Tuesday, April 28, 2009

The Biggest Loser

Presently following this reality show on Hallmark channel.

Each season showcases a group of obese Americans of both genders trying to lose weight via intensive workouts and dieting assisted by professional trainers. To make it more interesting, the bunch of participants are divided into groups (blue team, red team and ..black team). Each week (their workout week) will end with a weigh-in competition whereby the team with the most weight loss in term of percentage will be declared the winner. The losing team has to vote out a team member.

I've watched season 3 whereby the winner Eric lost an amazing 52.68% (or thereabout) of his starting weight. Could not even recognise him in the final weigh in. Recently I googled about this reality show and one interesting news I found was that Eric was in Oprah recently. And he had, I think, gained half of the weight he lost in 2006. He confessed to feeling guilt & embarrassment over his weight gain as he had looked at himself as a role model for others. If I could contact Eric, I would tell him not to be embarrassed nor feel guilty at all. He had achieved an amazing weight loss during the competition and of course it is not realistic to hope he would be able to maintain that weight over the years. We could only hope he could find a balance whereby he would keep on loving his life and yet maintain a healthy weight. He should not feel guilty that he had let other Americans down. He is not accountable to other people except to himself and his family. I wish Eric the best. He had been an inspiration and I do not blame him if he gained some weight. Eric needs to remember that "He is worth it".

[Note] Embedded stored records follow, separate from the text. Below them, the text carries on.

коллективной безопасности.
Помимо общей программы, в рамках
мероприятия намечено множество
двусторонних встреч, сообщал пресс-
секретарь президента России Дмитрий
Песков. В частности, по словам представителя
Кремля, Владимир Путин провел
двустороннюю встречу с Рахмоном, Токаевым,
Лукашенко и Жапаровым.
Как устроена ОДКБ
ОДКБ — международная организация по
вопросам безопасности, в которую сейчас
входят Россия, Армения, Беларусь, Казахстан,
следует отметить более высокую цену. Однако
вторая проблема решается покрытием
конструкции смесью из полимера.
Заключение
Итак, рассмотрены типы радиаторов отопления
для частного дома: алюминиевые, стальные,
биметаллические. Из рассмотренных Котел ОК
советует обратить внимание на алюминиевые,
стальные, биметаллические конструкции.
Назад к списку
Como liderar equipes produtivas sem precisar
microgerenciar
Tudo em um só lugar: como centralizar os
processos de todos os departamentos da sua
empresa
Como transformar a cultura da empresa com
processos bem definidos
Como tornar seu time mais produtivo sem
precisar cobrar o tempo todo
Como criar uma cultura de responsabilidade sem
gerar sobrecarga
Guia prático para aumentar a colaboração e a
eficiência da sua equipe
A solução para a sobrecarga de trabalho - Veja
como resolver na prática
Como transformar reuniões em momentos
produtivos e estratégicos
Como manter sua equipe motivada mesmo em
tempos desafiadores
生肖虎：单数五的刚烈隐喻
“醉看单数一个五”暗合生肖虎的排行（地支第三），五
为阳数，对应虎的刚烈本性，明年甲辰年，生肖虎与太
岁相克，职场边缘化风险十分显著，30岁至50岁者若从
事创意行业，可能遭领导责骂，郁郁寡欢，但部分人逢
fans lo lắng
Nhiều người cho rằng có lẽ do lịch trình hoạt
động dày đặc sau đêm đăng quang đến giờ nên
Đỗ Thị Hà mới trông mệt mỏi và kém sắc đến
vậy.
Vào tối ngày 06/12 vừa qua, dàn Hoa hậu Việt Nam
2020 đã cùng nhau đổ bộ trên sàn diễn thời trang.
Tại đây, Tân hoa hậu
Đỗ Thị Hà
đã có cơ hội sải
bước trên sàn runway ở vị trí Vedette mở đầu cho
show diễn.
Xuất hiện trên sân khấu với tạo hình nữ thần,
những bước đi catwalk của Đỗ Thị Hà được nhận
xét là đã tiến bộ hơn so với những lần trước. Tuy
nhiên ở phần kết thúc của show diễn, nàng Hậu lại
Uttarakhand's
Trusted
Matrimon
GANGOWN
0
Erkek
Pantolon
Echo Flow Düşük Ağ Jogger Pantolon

This reality show does open my eyes to the reality that we do sometimes abuse our body. Whenever we do that we're unconsciously telling ourselves that "we are not worth it". Most look to food as a way to handle emotional unworthiness. I wonder at the fact that I could not stick to an exercise regime although I know its benefits is because I am subconsciously telling myself that I am "not worth it". Fortunately, my BMI is good but exercise is not only to maintain weight, it is also to keep us fit and prevents illness/diseases associated with old age. It's good but why am I not going out there and exercise and sweat? Possibly the 'unworthiness' isssue is applicable. I do tend to be pessismistic over things. Am trying to change that.